Composition Studies in the New Millennium: Rereading the Past, Rewriting the Future
Lynn Z. Bloom, Donald A. Daiker, Edward Michael White
Southern Illinois University Press, 2003 - Education - 295 pages
A collection of twenty-four essays assessing and challenging the current state of writing instruction, Composition Studies in the New Millennium: Rereading the Past, Rewriting the Future emerges from presentations given at the national Writing Program Administrators conference held at Miami University in Oxford, Ohio, in 2001. Like its acclaimed and widely-used predecessor, Composition in the Twenty-First Century: Crisis and Change, this timely collection by leading scholars in composition studies responds to concerns about the evolution and future of this field of study.
Charting new directions, the contributors grapple with seven distinct questions: What do we mean by composition studies—past, present, and future? What do and should we teach when we teach composition? Where will composition be taught, and who will teach it?

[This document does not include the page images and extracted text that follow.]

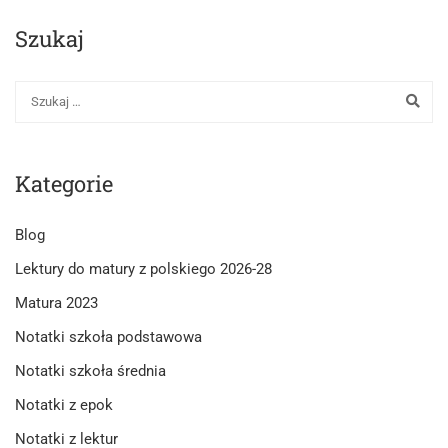
Szukaj
Kategorie
Blog
Lektury do matury z polskiego 2026-28
Matura 2023
Notatki szkoła podstawowa
Notatki szkoła średnia
Notatki z epok
Notatki z lektur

What theories and philosophies will undergird our research paradigms, and what will those paradigms be? How will new technologies change composition studies? What languages will our students write, and what will they write about? What political and social issues have shaped composition studies in the past and will shape this field in the future?

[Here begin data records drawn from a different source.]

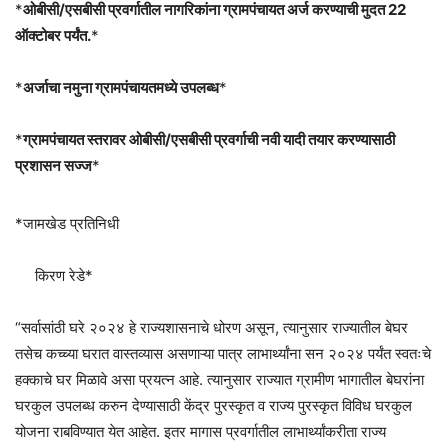
*
ओबीसी/एसबीसी प्रवर्गातील नागरिकांना ग्रामपंचायत अर्ज करण्याची मुदत 22
ऑक्टोबर पर्यंत.
*
*
अर्जाचा नमुना ग्रामपंचायतमध्ये उपलब्ध
*
*
ग्रामपंचायत स्तरावर ओबीसी/एसबीसी प्रवर्गाची नवी यादी तयार करण्यासाठी
प्रशासन सज्ज
*
*जामखेड प्रतिनिधी
किरण रेडे*
“सर्वासांठी घरे २०२४ हे राज्यशासनाचे धोरण असून, त्यानुसार राज्यातील बेघर
तसेच कच्च्या घरात वास्तव्यास असणाऱ्या पात्र लाभार्थ्यांना सन २०२४ पर्यंत स्वतःचे
हक्काचे घर मिळावे असा प्रयत्न आहे. त्यानुसार राज्यात ग्रामीण भागातील बेघरांना
घरकुल उपलब्ध करुन देण्यासाठी केंद्र पुरस्कृत व राज्य पुरस्कृत विविध घरकुल
योजना राबविण्यात येत आहेत. इतर मागास प्रवर्गातील लाभार्थ्यांकरीता राज्य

In addressing these queries, the essayists approach composition studies from perspectives ranging from rhetorical to cultural, political to economic, administrative to technological; and they do so with a style and organization appropriate for composition instructors, scholars, and administrators at all levels, from teaching assistants to college presidents. The result is an invaluable vision of the future of composition studies in the new millennium.